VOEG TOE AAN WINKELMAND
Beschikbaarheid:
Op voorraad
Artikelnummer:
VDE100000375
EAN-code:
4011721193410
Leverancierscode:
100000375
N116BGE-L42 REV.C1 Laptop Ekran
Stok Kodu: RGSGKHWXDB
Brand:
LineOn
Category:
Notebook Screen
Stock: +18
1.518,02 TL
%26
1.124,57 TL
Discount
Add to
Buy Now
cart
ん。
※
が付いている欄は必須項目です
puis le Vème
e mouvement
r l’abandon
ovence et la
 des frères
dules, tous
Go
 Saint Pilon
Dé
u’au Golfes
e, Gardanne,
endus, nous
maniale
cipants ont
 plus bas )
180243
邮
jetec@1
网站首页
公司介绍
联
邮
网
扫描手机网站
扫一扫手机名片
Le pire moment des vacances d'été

■ ■ ■ ■

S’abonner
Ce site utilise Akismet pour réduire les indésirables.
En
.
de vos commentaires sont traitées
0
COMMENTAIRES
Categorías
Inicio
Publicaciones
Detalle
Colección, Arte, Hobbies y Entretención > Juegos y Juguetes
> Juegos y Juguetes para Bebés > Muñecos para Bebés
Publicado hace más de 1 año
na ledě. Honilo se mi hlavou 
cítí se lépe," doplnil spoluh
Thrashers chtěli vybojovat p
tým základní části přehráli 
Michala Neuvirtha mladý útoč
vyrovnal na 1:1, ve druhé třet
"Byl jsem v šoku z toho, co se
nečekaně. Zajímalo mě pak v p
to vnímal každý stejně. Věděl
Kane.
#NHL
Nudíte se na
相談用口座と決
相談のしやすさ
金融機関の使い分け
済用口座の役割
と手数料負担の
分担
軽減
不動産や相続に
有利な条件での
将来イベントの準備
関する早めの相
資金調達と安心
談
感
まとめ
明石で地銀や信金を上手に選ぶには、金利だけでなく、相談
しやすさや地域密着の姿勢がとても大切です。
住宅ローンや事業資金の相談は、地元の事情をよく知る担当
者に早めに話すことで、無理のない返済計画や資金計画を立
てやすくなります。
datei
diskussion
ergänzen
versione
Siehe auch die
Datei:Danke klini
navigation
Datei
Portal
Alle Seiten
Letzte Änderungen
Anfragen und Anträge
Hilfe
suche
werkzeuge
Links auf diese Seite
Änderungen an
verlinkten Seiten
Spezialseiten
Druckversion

■ ■ ■ ■

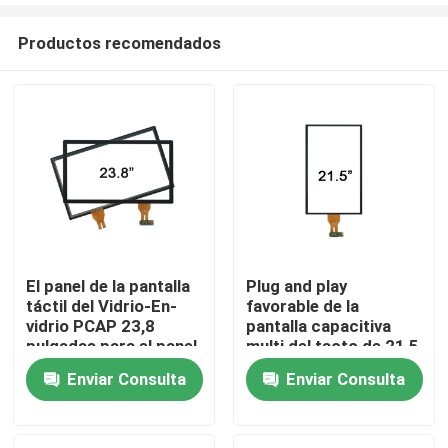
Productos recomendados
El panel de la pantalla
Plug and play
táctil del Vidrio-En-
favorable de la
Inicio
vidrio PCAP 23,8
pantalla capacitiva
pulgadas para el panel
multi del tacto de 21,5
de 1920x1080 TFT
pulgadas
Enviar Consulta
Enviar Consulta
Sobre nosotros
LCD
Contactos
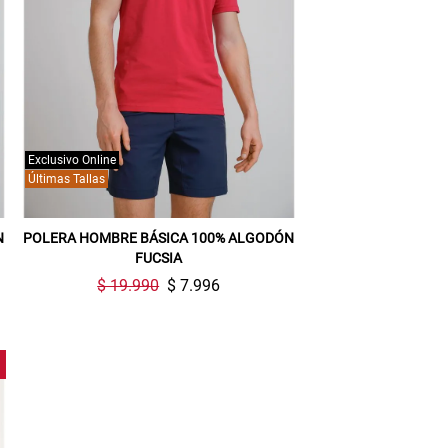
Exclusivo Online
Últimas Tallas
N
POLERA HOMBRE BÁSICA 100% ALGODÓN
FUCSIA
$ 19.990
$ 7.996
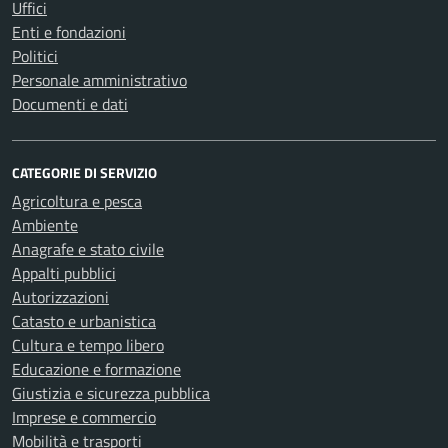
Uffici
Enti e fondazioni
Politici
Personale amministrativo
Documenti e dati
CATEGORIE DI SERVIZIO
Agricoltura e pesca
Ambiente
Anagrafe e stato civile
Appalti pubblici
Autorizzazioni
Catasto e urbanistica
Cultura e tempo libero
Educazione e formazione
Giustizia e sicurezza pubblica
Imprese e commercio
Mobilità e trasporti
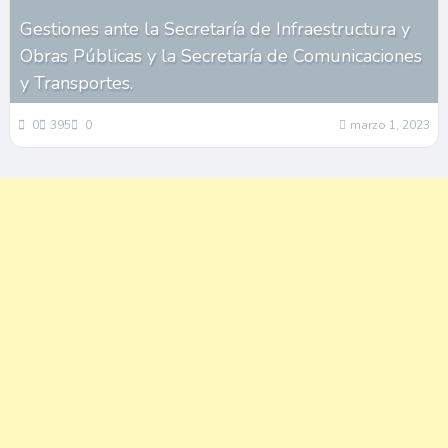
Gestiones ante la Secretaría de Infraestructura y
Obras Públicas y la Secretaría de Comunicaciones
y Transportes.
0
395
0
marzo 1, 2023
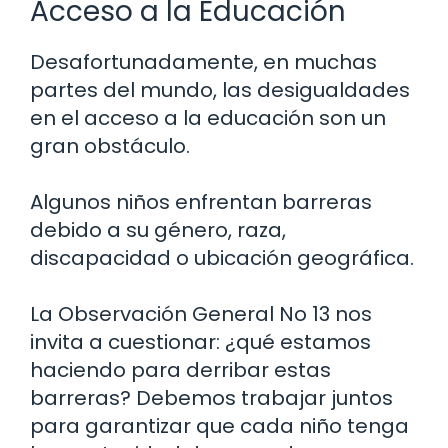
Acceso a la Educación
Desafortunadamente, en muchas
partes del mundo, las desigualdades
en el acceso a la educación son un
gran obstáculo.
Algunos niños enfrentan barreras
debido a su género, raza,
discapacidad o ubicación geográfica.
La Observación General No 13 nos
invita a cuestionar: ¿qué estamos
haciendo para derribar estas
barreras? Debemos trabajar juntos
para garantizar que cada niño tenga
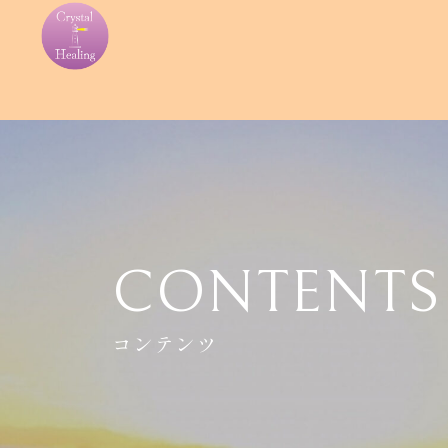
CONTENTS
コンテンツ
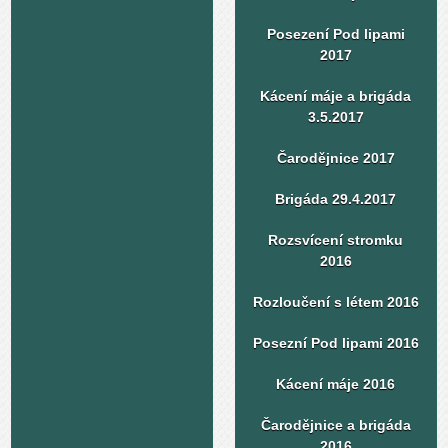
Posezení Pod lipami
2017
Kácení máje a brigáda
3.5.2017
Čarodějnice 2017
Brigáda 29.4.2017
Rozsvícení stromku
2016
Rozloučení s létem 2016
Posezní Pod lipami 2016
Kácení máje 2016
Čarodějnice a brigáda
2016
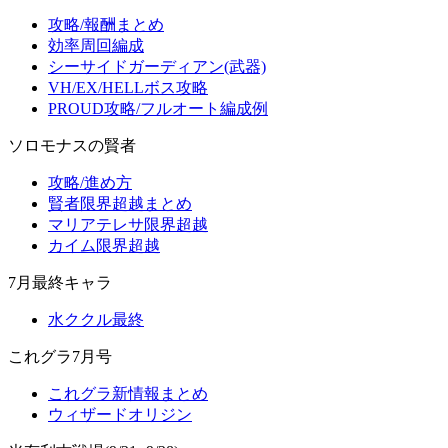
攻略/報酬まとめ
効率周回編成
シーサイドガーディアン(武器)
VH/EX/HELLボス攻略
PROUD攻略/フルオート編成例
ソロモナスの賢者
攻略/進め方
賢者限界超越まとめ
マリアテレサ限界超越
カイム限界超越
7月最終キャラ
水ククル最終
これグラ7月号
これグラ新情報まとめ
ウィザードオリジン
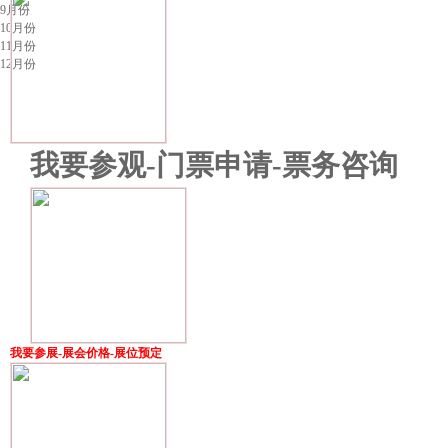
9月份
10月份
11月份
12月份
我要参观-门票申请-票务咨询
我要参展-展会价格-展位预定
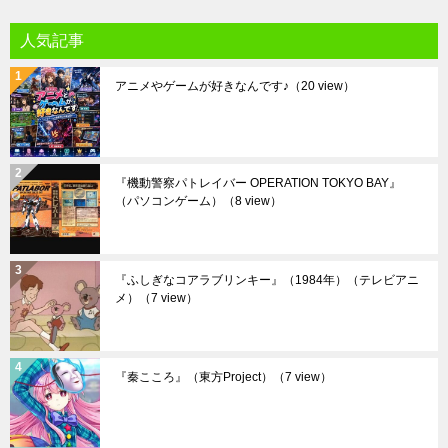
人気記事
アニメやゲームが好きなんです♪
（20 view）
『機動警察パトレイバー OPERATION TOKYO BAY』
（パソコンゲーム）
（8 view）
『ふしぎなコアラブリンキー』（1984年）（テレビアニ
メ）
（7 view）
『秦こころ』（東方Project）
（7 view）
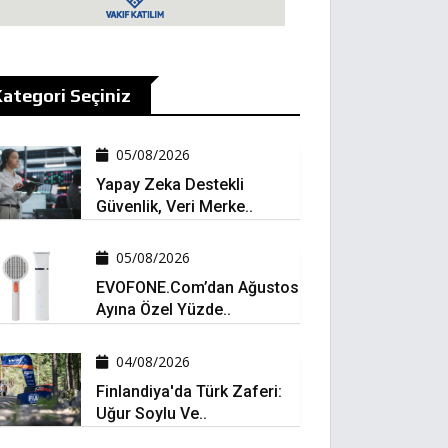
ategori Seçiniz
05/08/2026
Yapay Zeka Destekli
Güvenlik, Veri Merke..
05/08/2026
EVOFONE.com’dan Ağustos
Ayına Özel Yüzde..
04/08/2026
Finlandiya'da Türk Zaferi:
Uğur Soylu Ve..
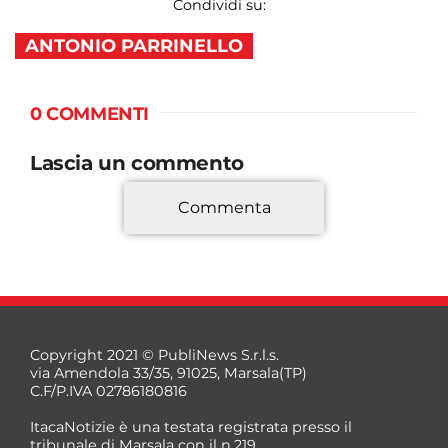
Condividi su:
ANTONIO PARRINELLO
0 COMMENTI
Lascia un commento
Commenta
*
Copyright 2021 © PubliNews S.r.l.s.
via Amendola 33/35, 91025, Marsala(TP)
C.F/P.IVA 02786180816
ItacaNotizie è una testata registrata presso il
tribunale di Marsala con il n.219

■ ■ ■ ■

_PROBLEM TO WORK ON_
Please count the lines in the records above that contain the string "Juguetes", with case counting, and reply with the number alone.

_EXERCISE RESPONSE_
2